PROMPT →
Reproduce every line of the records below word for word, in the order given.

==*==

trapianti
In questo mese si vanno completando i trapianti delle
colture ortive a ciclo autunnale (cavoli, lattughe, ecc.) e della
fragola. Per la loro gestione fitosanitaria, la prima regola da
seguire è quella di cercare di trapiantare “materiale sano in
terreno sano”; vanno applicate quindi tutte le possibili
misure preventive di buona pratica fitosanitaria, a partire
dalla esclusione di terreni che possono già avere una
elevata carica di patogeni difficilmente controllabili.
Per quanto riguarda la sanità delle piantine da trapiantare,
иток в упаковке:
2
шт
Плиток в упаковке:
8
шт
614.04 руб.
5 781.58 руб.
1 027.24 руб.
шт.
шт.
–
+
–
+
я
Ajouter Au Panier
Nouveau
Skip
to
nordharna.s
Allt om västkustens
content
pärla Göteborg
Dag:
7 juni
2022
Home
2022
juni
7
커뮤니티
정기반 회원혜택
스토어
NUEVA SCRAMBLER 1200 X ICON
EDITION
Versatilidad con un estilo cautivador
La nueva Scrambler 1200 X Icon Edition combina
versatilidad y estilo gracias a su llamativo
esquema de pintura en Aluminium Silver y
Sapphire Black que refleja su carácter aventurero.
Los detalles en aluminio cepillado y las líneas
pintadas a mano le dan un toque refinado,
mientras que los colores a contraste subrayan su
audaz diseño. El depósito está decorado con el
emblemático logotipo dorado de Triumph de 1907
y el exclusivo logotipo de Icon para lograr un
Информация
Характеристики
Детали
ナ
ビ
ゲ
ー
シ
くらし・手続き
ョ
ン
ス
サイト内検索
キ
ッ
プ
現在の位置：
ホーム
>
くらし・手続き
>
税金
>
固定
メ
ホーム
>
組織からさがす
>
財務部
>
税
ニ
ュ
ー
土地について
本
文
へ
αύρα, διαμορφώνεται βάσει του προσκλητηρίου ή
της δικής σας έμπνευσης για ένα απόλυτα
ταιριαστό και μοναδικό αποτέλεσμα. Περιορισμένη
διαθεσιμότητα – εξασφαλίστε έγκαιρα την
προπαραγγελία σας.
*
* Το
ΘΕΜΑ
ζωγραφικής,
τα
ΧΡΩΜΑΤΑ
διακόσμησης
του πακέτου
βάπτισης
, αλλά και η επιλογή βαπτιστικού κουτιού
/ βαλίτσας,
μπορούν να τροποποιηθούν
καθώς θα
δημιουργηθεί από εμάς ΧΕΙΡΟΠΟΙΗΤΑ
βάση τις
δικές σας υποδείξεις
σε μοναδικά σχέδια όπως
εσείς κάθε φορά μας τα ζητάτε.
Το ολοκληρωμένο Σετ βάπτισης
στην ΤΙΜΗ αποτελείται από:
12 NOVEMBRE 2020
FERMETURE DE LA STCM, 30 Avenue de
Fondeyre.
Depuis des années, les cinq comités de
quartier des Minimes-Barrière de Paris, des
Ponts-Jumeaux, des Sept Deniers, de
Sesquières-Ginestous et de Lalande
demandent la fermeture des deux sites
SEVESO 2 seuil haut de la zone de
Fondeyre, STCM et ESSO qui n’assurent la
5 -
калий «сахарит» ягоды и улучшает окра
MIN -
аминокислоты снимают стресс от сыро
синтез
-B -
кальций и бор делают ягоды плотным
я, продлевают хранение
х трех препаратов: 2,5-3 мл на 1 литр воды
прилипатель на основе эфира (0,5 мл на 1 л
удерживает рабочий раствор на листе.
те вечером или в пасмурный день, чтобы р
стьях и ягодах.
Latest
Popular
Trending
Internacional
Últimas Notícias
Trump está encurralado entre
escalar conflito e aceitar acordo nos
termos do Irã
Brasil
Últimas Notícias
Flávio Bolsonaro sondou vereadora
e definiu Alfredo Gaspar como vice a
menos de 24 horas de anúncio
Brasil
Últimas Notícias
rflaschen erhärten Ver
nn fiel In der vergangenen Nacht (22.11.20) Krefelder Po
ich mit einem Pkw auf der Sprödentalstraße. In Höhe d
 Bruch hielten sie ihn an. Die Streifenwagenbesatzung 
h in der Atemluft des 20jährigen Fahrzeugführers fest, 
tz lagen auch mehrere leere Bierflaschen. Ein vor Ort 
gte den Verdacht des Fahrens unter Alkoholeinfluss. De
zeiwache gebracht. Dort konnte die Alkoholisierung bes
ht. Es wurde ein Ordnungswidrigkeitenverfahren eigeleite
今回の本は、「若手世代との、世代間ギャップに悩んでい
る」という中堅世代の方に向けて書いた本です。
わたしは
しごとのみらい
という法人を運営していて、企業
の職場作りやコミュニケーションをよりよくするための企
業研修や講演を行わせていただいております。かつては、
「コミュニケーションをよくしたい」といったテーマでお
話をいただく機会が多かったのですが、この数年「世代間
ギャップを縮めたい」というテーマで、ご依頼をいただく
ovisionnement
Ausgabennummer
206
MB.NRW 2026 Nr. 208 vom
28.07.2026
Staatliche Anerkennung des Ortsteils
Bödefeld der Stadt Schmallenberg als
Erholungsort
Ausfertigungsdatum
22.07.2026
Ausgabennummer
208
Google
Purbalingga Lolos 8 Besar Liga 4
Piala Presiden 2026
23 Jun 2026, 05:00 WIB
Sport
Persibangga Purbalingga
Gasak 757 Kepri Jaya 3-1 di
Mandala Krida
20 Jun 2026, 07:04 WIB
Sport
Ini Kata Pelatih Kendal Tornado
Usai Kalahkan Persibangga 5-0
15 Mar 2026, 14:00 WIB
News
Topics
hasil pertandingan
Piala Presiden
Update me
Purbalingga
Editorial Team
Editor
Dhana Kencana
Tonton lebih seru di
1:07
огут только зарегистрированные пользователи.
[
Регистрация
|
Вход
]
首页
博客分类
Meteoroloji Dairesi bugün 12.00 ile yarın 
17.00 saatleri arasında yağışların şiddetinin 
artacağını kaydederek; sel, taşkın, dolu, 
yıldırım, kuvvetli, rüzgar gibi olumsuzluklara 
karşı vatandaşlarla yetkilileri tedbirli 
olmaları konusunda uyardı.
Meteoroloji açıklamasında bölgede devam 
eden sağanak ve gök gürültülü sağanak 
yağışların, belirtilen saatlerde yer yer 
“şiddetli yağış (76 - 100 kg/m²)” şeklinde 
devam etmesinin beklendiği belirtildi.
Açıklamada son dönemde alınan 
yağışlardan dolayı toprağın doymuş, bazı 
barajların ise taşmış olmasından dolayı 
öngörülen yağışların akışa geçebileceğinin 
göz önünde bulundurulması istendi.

==*==

EXERCISE OUTPUT →
trapianti
In questo mese si vanno completando i trapianti delle
colture ortive a ciclo autunnale (cavoli, lattughe, ecc.) e della
fragola. Per la loro gestione fitosanitaria, la prima regola da
seguire è quella di cercare di trapiantare “materiale sano in
terreno sano”; vanno applicate quindi tutte le possibili
misure preventive di buona pratica fitosanitaria, a partire
dalla esclusione di terreni che possono già avere una
elevata carica di patogeni difficilmente controllabili.
Per quanto riguarda la sanità delle piantine da trapiantare,
иток в упаковке:
2
шт
Плиток в упаковке:
8
шт
614.04 руб.
5 781.58 руб.
1 027.24 руб.
шт.
шт.
–
+
–
+
я
Ajouter Au Panier
Nouveau
Skip
to
nordharna.s
Allt om västkustens
content
pärla Göteborg
Dag:
7 juni
2022
Home
2022
juni
7
커뮤니티
정기반 회원혜택
스토어
NUEVA SCRAMBLER 1200 X ICON
EDITION
Versatilidad con un estilo cautivador
La nueva Scrambler 1200 X Icon Edition combina
versatilidad y estilo gracias a su llamativo
esquema de pintura en Aluminium Silver y
Sapphire Black que refleja su carácter aventurero.
Los detalles en aluminio cepillado y las líneas
pintadas a mano le dan un toque refinado,
mientras que los colores a contraste subrayan su
audaz diseño. El depósito está decorado con el
emblemático logotipo dorado de Triumph de 1907
y el exclusivo logotipo de Icon para lograr un
Информация
Характеристики
Детали
ナ
ビ
ゲ
ー
シ
くらし・手続き
ョ
ン
ス
サイト内検索
キ
ッ
プ
現在の位置：
ホーム
>
くらし・手続き
>
税金
>
固定
メ
ホーム
>
組織からさがす
>
財務部
>
税
ニ
ュ
ー
土地について
本
文
へ
αύρα, διαμορφώνεται βάσει του προσκλητηρίου ή
της δικής σας έμπνευσης για ένα απόλυτα
ταιριαστό και μοναδικό αποτέλεσμα. Περιορισμένη
διαθεσιμότητα – εξασφαλίστε έγκαιρα την
προπαραγγελία σας.
*
* Το
ΘΕΜΑ
ζωγραφικής,
τα
ΧΡΩΜΑΤΑ
διακόσμησης
του πακέτου
βάπτισης
, αλλά και η επιλογή βαπτιστικού κουτιού
/ βαλίτσας,
μπορούν να τροποποιηθούν
καθώς θα
δημιουργηθεί από εμάς ΧΕΙΡΟΠΟΙΗΤΑ
βάση τις
δικές σας υποδείξεις
σε μοναδικά σχέδια όπως
εσείς κάθε φορά μας τα ζητάτε.
Το ολοκληρωμένο Σετ βάπτισης
στην ΤΙΜΗ αποτελείται από:
12 NOVEMBRE 2020
FERMETURE DE LA STCM, 30 Avenue de
Fondeyre.
Depuis des années, les cinq comités de
quartier des Minimes-Barrière de Paris, des
Ponts-Jumeaux, des Sept Deniers, de
Sesquières-Ginestous et de Lalande
demandent la fermeture des deux sites
SEVESO 2 seuil haut de la zone de
Fondeyre, STCM et ESSO qui n’assurent la
5 -
калий «сахарит» ягоды и улучшает окра
MIN -
аминокислоты снимают стресс от сыро
синтез
-B -
кальций и бор делают ягоды плотным
я, продлевают хранение
х трех препаратов: 2,5-3 мл на 1 литр воды
прилипатель на основе эфира (0,5 мл на 1 л
удерживает рабочий раствор на листе.
те вечером или в пасмурный день, чтобы р
стьях и ягодах.
Latest
Popular
Trending
Internacional
Últimas Notícias
Trump está encurralado entre
escalar conflito e aceitar acordo nos
termos do Irã
Brasil
Últimas Notícias
Flávio Bolsonaro sondou vereadora
e definiu Alfredo Gaspar como vice a
menos de 24 horas de anúncio
Brasil
Últimas Notícias
rflaschen erhärten Ver
nn fiel In der vergangenen Nacht (22.11.20) Krefelder Po
ich mit einem Pkw auf der Sprödentalstraße. In Höhe d
 Bruch hielten sie ihn an. Die Streifenwagenbesatzung 
h in der Atemluft des 20jährigen Fahrzeugführers fest, 
tz lagen auch mehrere leere Bierflaschen. Ein vor Ort 
gte den Verdacht des Fahrens unter Alkoholeinfluss. De
zeiwache gebracht. Dort konnte die Alkoholisierung bes
ht. Es wurde ein Ordnungswidrigkeitenverfahren eigeleite
今回の本は、「若手世代との、世代間ギャップに悩んでい
る」という中堅世代の方に向けて書いた本です。
わたしは
しごとのみらい
という法人を運営していて、企業
の職場作りやコミュニケーションをよりよくするための企
業研修や講演を行わせていただいております。かつては、
「コミュニケーションをよくしたい」といったテーマでお
話をいただく機会が多かったのですが、この数年「世代間
ギャップを縮めたい」というテーマで、ご依頼をいただく
ovisionnement
Ausgabennummer
206
MB.NRW 2026 Nr. 208 vom
28.07.2026
Staatliche Anerkennung des Ortsteils
Bödefeld der Stadt Schmallenberg als
Erholungsort
Ausfertigungsdatum
22.07.2026
Ausgabennummer
208
Google
Purbalingga Lolos 8 Besar Liga 4
Piala Presiden 2026
23 Jun 2026, 05:00 WIB
Sport
Persibangga Purbalingga
Gasak 757 Kepri Jaya 3-1 di
Mandala Krida
20 Jun 2026, 07:04 WIB
Sport
Ini Kata Pelatih Kendal Tornado
Usai Kalahkan Persibangga 5-0
15 Mar 2026, 14:00 WIB
News
Topics
hasil pertandingan
Piala Presiden
Update me
Purbalingga
Editorial Team
Editor
Dhana Kencana
Tonton lebih seru di
1:07
огут только зарегистрированные пользователи.
[
Регистрация
|
Вход
]
首页
博客分类
Meteoroloji Dairesi bugün 12.00 ile yarın 
17.00 saatleri arasında yağışların şiddetinin 
artacağını kaydederek; sel, taşkın, dolu, 
yıldırım, kuvvetli, rüzgar gibi olumsuzluklara 
karşı vatandaşlarla yetkilileri tedbirli 
olmaları konusunda uyardı.
Meteoroloji açıklamasında bölgede devam 
eden sağanak ve gök gürültülü sağanak 
yağışların, belirtilen saatlerde yer yer 
“şiddetli yağış (76 - 100 kg/m²)” şeklinde 
devam etmesinin beklendiği belirtildi.
Açıklamada son dönemde alınan 
yağışlardan dolayı toprağın doymuş, bazı 
barajların ise taşmış olmasından dolayı 
öngörülen yağışların akışa geçebileceğinin 
göz önünde bulundurulması istendi.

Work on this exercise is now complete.